#### RECORDS SUPPLIED

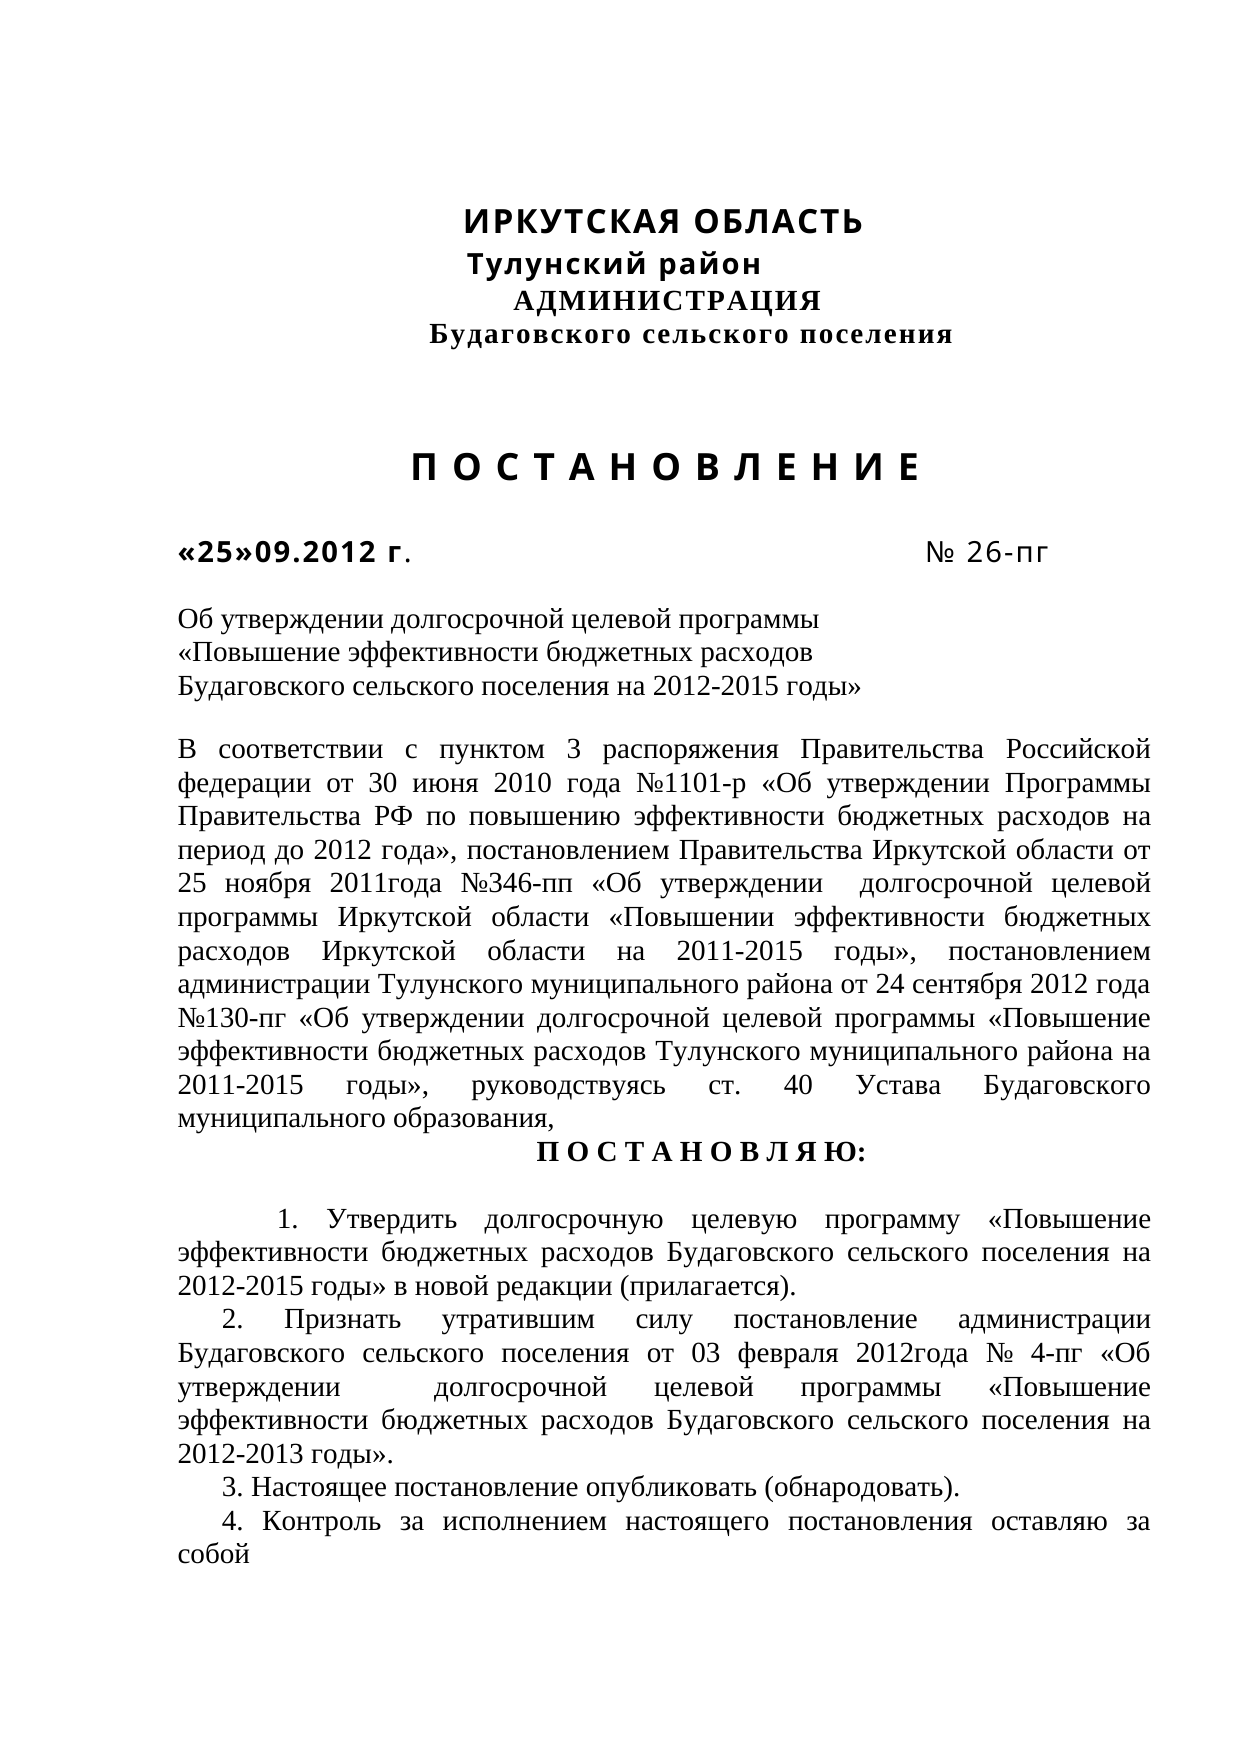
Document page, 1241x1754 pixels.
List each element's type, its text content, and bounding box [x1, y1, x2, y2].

text В соответствии с пунктом 3 распоряжения Правительства Российской федерации от 30 июня 2010 года №1101-р «Об утверждении Программы Правительства РФ по повышению эффективности бюджетных расходов на период до 2012 года», постановлением Правительства Иркутской области от 25 ноября 2011года №346-пп «Об утверждении долгосрочной целевой программы Иркутской области «Повышении эффективности бюджетных расходов Иркутской области на 2011-2015 годы», постановлением администрации Тулунского муниципального района от 24 сентября 2012 года №130-пг «Об утверждении долгосрочной целевой программы «Повышение эффективности бюджетных расходов Тулунского муниципального района на 2011-2015 годы», руководствуясь ст. 40 Устава Будаговского муниципального образования, [177, 731, 1152, 1134]
text Будаговского сельского поселения на 2012-2015 годы» [177, 668, 1152, 701]
text 4. Контроль за исполнением настоящего постановления оставляю за собой [177, 1503, 1152, 1570]
text «25»09.2012 г. № 26-пг [177, 531, 1240, 571]
text 3. Настоящее постановление опубликовать (обнародовать). [177, 1469, 1152, 1503]
text ИРКУТСКАЯ ОБЛАСТЬ [325, 197, 1240, 243]
text Будаговского сельского поселения [177, 316, 1240, 350]
text П О С Т А Н О В Л Е Н И Е [177, 440, 1152, 491]
text Об утверждении долгосрочной целевой программы [177, 601, 1152, 634]
text «Повышение эффективности бюджетных расходов [177, 634, 1152, 668]
text 1. Утвердить долгосрочную целевую программу «Повышение эффективности бюджетных расходов Будаговского сельского поселения на 2012-2015 годы» в новой редакции (прилагается). [177, 1201, 1152, 1302]
text П О С Т А Н О В Л Я Ю: [177, 1134, 1152, 1167]
text Тулунский район [177, 243, 1240, 283]
text 2. Признать утратившим силу постановление администрации Будаговского сельского поселения от 03 февраля 2012года № 4-пг «Об утверждении долгосрочной целевой программы «Повышение эффективности бюджетных расходов Будаговского сельского поселения на 2012-2013 годы». [177, 1302, 1152, 1469]
text АДМИНИСТРАЦИЯ [177, 283, 1240, 316]
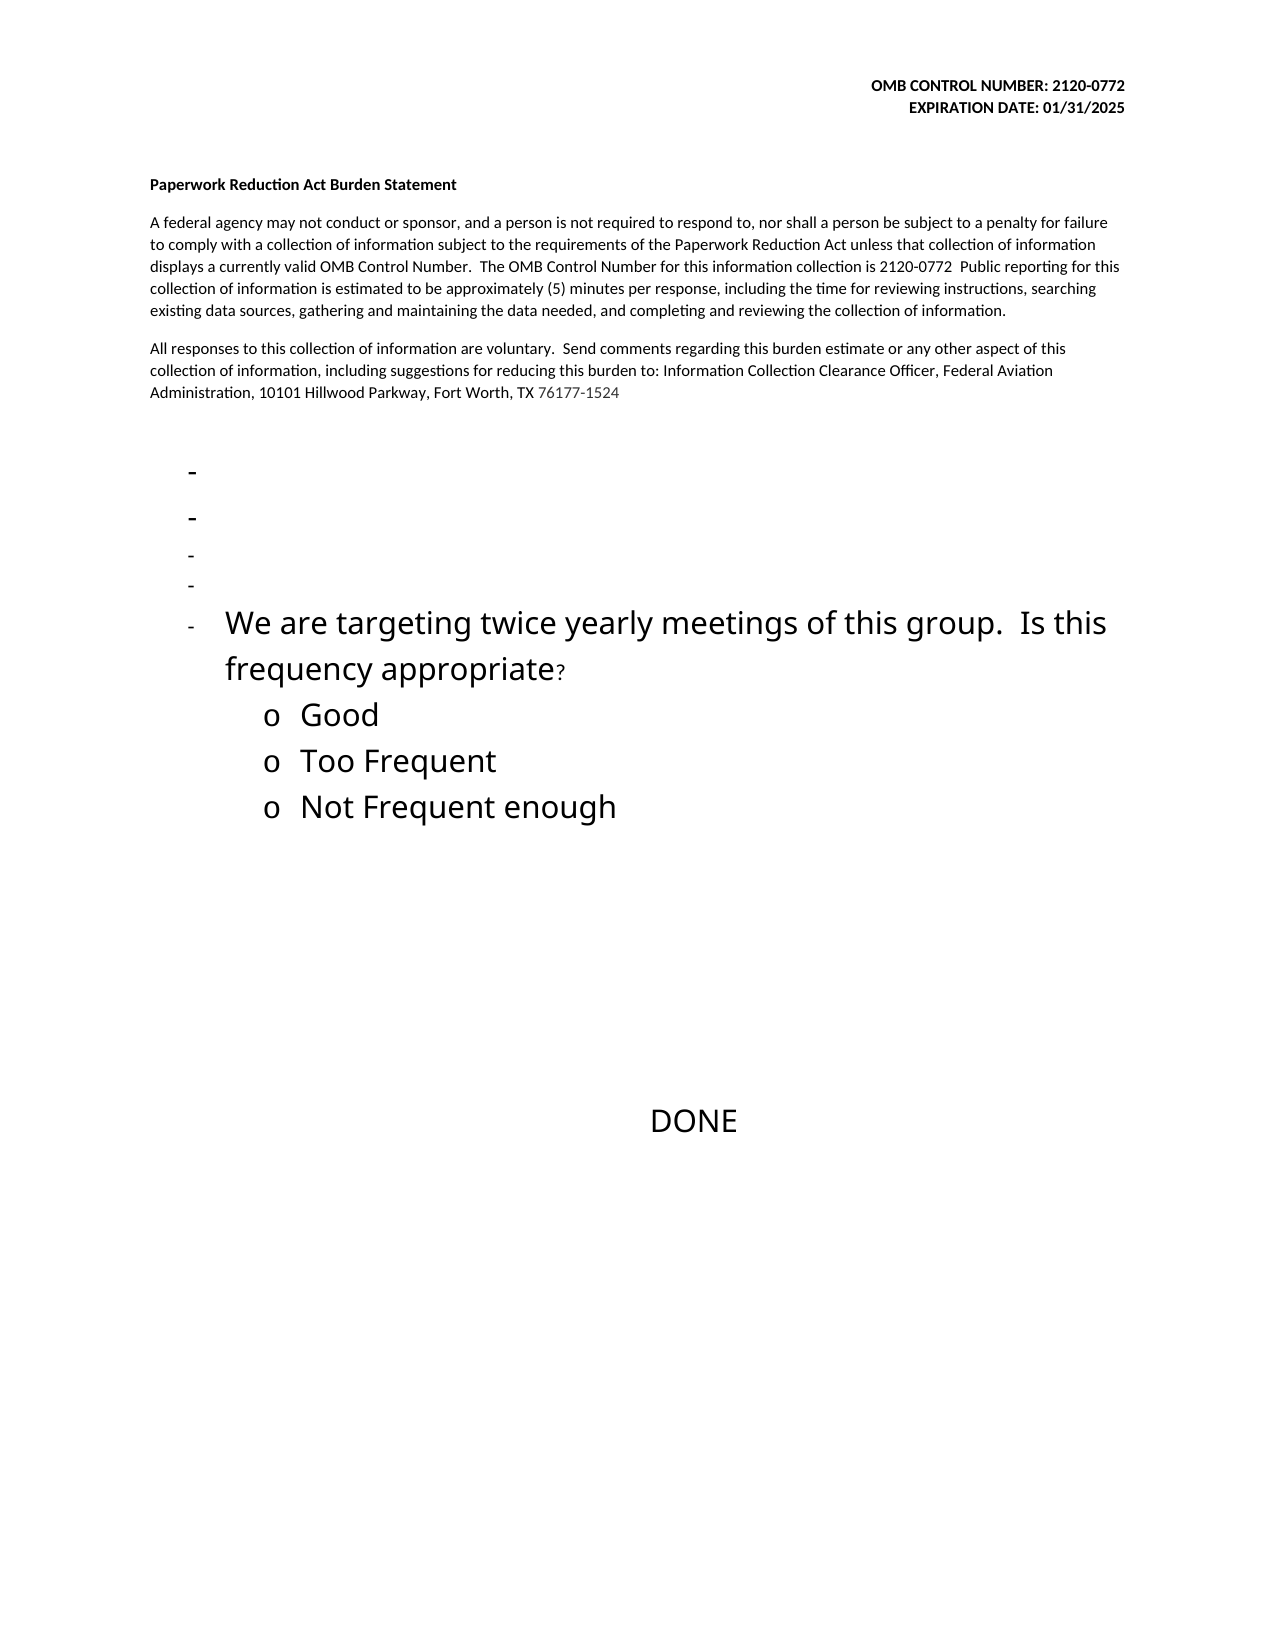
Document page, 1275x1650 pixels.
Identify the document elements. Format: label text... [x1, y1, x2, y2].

list We are targeting twice yearly meetings of this group. Is this frequency appropriate? [187, 601, 1125, 690]
list Too Frequent [262, 739, 1125, 782]
list Not Frequent enough [262, 785, 1125, 828]
text DONE [262, 1098, 1125, 1141]
list Good [262, 693, 1125, 736]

#### DIRECTIONS FOR THIS TASK
Please print all of the records above exactly, omitting each picture.

#### RESULT OF THIS TASK
Document page, 1241x1754 pixels.
List each element's type, its text content, and bounding box [x1, y1, x2, y2].

text В соответствии с пунктом 3 распоряжения Правительства Российской федерации от 30 июня 2010 года №1101-р «Об утверждении Программы Правительства РФ по повышению эффективности бюджетных расходов на период до 2012 года», постановлением Правительства Иркутской области от 25 ноября 2011года №346-пп «Об утверждении долгосрочной целевой программы Иркутской области «Повышении эффективности бюджетных расходов Иркутской области на 2011-2015 годы», постановлением администрации Тулунского муниципального района от 24 сентября 2012 года №130-пг «Об утверждении долгосрочной целевой программы «Повышение эффективности бюджетных расходов Тулунского муниципального района на 2011-2015 годы», руководствуясь ст. 40 Устава Будаговского муниципального образования, [177, 731, 1152, 1134]
text Будаговского сельского поселения на 2012-2015 годы» [177, 668, 1152, 701]
text 4. Контроль за исполнением настоящего постановления оставляю за собой [177, 1503, 1152, 1570]
text «25»09.2012 г. № 26-пг [177, 531, 1240, 571]
text 3. Настоящее постановление опубликовать (обнародовать). [177, 1469, 1152, 1503]
text ИРКУТСКАЯ ОБЛАСТЬ [325, 197, 1240, 243]
text Будаговского сельского поселения [177, 316, 1240, 350]
text П О С Т А Н О В Л Е Н И Е [177, 440, 1152, 491]
text Об утверждении долгосрочной целевой программы [177, 601, 1152, 634]
text «Повышение эффективности бюджетных расходов [177, 634, 1152, 668]
text 1. Утвердить долгосрочную целевую программу «Повышение эффективности бюджетных расходов Будаговского сельского поселения на 2012-2015 годы» в новой редакции (прилагается). [177, 1201, 1152, 1302]
text П О С Т А Н О В Л Я Ю: [177, 1134, 1152, 1167]
text Тулунский район [177, 243, 1240, 283]
text 2. Признать утратившим силу постановление администрации Будаговского сельского поселения от 03 февраля 2012года № 4-пг «Об утверждении долгосрочной целевой программы «Повышение эффективности бюджетных расходов Будаговского сельского поселения на 2012-2013 годы». [177, 1302, 1152, 1469]
text АДМИНИСТРАЦИЯ [177, 283, 1240, 316]
Document page, 1275x1650 pixels.
Identify the document elements. Format: label text... [x1, y1, x2, y2].

list We are targeting twice yearly meetings of this group. Is this frequency appropriate? [187, 601, 1125, 690]
list Too Frequent [262, 739, 1125, 782]
list Not Frequent enough [262, 785, 1125, 828]
text DONE [262, 1098, 1125, 1141]
list Good [262, 693, 1125, 736]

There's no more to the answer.